:: The data ::
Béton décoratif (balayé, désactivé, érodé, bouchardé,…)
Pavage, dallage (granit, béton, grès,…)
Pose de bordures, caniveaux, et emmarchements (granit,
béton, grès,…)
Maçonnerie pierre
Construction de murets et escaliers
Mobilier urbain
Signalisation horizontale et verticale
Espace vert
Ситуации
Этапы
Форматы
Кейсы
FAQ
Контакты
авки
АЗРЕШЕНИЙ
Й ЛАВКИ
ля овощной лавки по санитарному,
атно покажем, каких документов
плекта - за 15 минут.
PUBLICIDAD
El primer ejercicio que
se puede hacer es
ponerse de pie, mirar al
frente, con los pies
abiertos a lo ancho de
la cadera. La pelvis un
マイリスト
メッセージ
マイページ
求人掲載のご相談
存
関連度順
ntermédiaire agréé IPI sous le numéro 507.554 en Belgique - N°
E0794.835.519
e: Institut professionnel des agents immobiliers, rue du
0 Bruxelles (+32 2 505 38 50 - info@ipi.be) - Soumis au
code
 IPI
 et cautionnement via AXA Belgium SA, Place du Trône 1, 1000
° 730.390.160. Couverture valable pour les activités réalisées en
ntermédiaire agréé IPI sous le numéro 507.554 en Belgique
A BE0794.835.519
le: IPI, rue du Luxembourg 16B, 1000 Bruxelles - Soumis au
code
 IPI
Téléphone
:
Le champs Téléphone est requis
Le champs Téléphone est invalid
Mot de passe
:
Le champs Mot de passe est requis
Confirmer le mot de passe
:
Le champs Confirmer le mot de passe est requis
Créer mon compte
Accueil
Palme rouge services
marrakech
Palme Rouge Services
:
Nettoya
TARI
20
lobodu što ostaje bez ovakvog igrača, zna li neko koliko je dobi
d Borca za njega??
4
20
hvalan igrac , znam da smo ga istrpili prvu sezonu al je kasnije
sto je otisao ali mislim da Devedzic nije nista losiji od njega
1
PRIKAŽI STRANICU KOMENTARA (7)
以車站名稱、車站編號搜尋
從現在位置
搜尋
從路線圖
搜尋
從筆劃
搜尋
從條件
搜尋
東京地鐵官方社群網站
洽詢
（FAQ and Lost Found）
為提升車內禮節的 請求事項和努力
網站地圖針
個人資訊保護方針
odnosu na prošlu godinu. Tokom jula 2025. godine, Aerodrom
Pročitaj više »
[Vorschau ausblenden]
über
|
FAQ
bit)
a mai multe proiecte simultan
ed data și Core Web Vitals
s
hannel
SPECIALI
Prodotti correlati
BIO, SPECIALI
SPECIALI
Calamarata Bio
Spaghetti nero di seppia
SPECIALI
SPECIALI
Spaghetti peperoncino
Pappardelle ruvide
:::
- **What to do**
Write out the text of every entry above, reproducing each line as it stands.

- **Answer to the problem**
Béton décoratif (balayé, désactivé, érodé, bouchardé,…)
Pavage, dallage (granit, béton, grès,…)
Pose de bordures, caniveaux, et emmarchements (granit,
béton, grès,…)
Maçonnerie pierre
Construction de murets et escaliers
Mobilier urbain
Signalisation horizontale et verticale
Espace vert
Ситуации
Этапы
Форматы
Кейсы
FAQ
Контакты
авки
АЗРЕШЕНИЙ
Й ЛАВКИ
ля овощной лавки по санитарному,
атно покажем, каких документов
плекта - за 15 минут.
PUBLICIDAD
El primer ejercicio que
se puede hacer es
ponerse de pie, mirar al
frente, con los pies
abiertos a lo ancho de
la cadera. La pelvis un
マイリスト
メッセージ
マイページ
求人掲載のご相談
存
関連度順
ntermédiaire agréé IPI sous le numéro 507.554 en Belgique - N°
E0794.835.519
e: Institut professionnel des agents immobiliers, rue du
0 Bruxelles (+32 2 505 38 50 - info@ipi.be) - Soumis au
code
 IPI
 et cautionnement via AXA Belgium SA, Place du Trône 1, 1000
° 730.390.160. Couverture valable pour les activités réalisées en
ntermédiaire agréé IPI sous le numéro 507.554 en Belgique
A BE0794.835.519
le: IPI, rue du Luxembourg 16B, 1000 Bruxelles - Soumis au
code
 IPI
Téléphone
:
Le champs Téléphone est requis
Le champs Téléphone est invalid
Mot de passe
:
Le champs Mot de passe est requis
Confirmer le mot de passe
:
Le champs Confirmer le mot de passe est requis
Créer mon compte
Accueil
Palme rouge services
marrakech
Palme Rouge Services
:
Nettoya
TARI
20
lobodu što ostaje bez ovakvog igrača, zna li neko koliko je dobi
d Borca za njega??
4
20
hvalan igrac , znam da smo ga istrpili prvu sezonu al je kasnije
sto je otisao ali mislim da Devedzic nije nista losiji od njega
1
PRIKAŽI STRANICU KOMENTARA (7)
以車站名稱、車站編號搜尋
從現在位置
搜尋
從路線圖
搜尋
從筆劃
搜尋
從條件
搜尋
東京地鐵官方社群網站
洽詢
（FAQ and Lost Found）
為提升車內禮節的 請求事項和努力
網站地圖針
個人資訊保護方針
odnosu na prošlu godinu. Tokom jula 2025. godine, Aerodrom
Pročitaj više »
[Vorschau ausblenden]
über
|
FAQ
bit)
a mai multe proiecte simultan
ed data și Core Web Vitals
s
hannel
SPECIALI
Prodotti correlati
BIO, SPECIALI
SPECIALI
Calamarata Bio
Spaghetti nero di seppia
SPECIALI
SPECIALI
Spaghetti peperoncino
Pappardelle ruvide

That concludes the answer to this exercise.